Microscopic appearance
Infant-type hemispheric gliomas show astrocytic cells arranged in fascicles or sheets with mild to moderate pleomorphism. Moreover, like the other high-grade gliomas, they often display palisading necrosis, mitotic activity, and endothelial proliferation 2,3.
Immunophenotype and molecular alterations
GFAP: positive
ALK: sometimes positive in the infant-type hemispheric glioma ALK-altered
diagnosis of these tumors generally requires detection of the fusion genes of tyrosine kinase NTRK1, NTRK2, NTRK3, ROS1, ALK, MET or, alternatively, a characteristic methylation profile 1-3
Radiographic features
An infant-type hemispheric glioma usually appears as a huge supratentorial mass with vasogenic edema, exerting a significant mass effect on the surrounding intracranial structures.

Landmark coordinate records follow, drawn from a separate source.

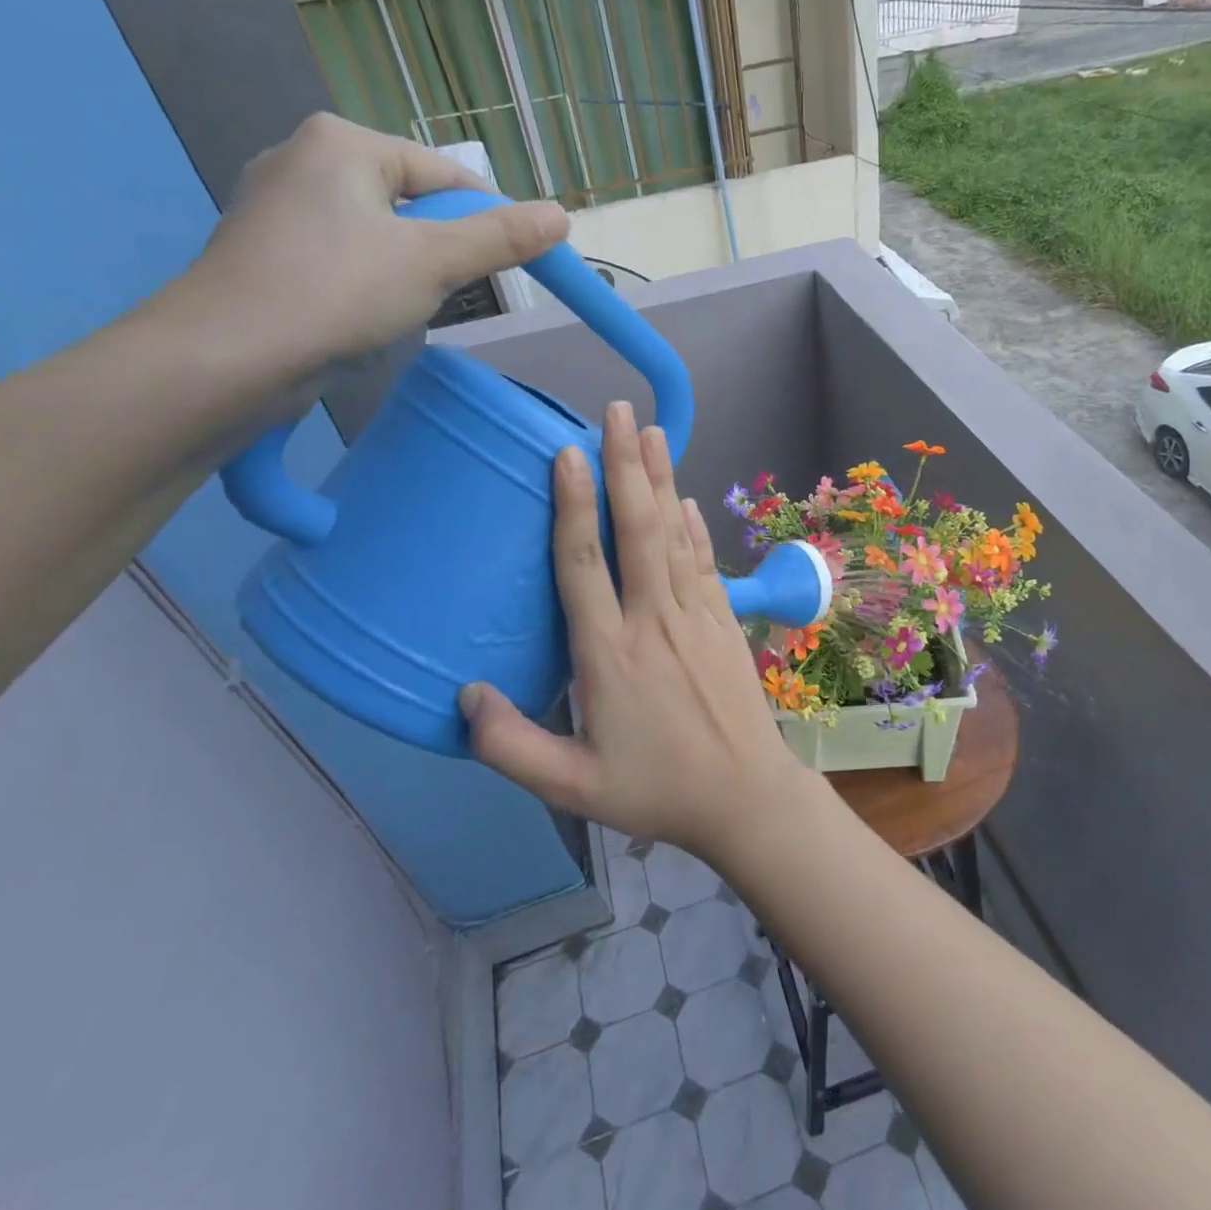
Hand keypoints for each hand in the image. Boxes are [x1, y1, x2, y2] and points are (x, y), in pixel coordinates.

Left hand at [153, 113, 567, 386]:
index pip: (445, 174)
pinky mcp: (267, 251)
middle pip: (411, 202)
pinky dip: (369, 284)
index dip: (490, 219)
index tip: (515, 265)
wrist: (231, 357)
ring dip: (408, 271)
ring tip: (408, 310)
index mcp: (343, 142)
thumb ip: (500, 238)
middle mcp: (303, 158)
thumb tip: (562, 216)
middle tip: (455, 293)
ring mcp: (278, 206)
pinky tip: (367, 317)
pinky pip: (344, 258)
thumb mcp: (433, 261)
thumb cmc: (338, 292)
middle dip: (443, 249)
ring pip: (378, 234)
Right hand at [460, 401, 808, 863]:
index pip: (583, 565)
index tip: (567, 453)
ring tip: (652, 430)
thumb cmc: (658, 791)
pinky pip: (704, 562)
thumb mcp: (572, 786)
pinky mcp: (724, 622)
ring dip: (661, 480)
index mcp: (610, 654)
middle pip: (635, 530)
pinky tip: (686, 499)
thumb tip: (464, 697)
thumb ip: (511, 746)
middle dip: (625, 466)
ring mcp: (696, 616)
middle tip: (616, 412)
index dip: (572, 505)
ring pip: (673, 535)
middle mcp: (653, 620)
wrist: (746, 797)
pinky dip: (693, 527)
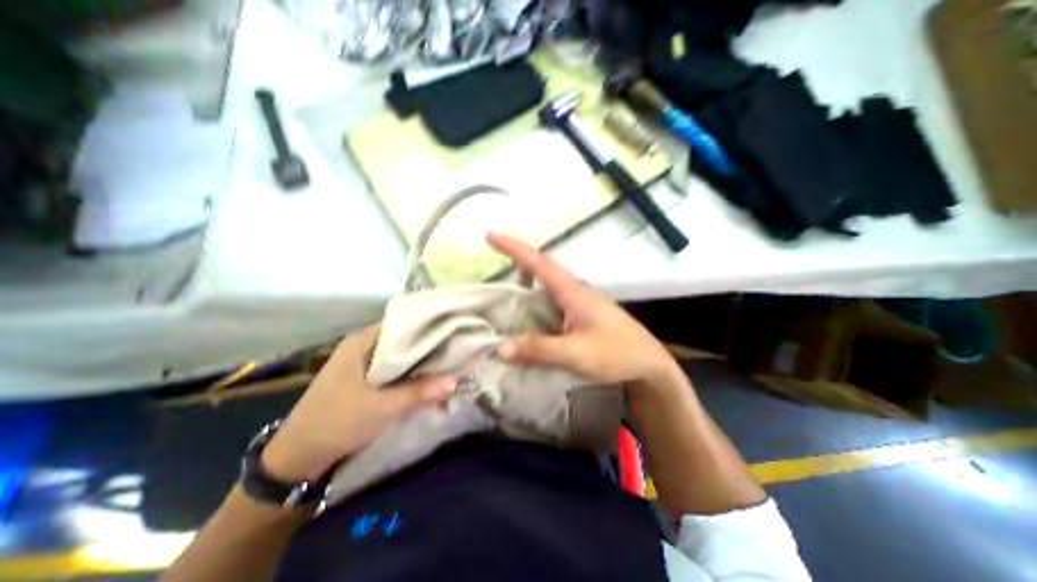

Cases of leptomeningeal dissemination have been reported 4.
MRI
show a heterogeneous signal on T1W and T2W sequences, often with necrosis and hemorrhage
enhancement is present and is heterogeneous 2,3
Treatment and prognosis
More studies are needed to evaluate the survival rate and impact of targeted therapies. Infant-type hemispheric glioma ALK-altered subtype seems to have a better 5-year survival rate than the ROS1- and NTRK-altered subtypes 2.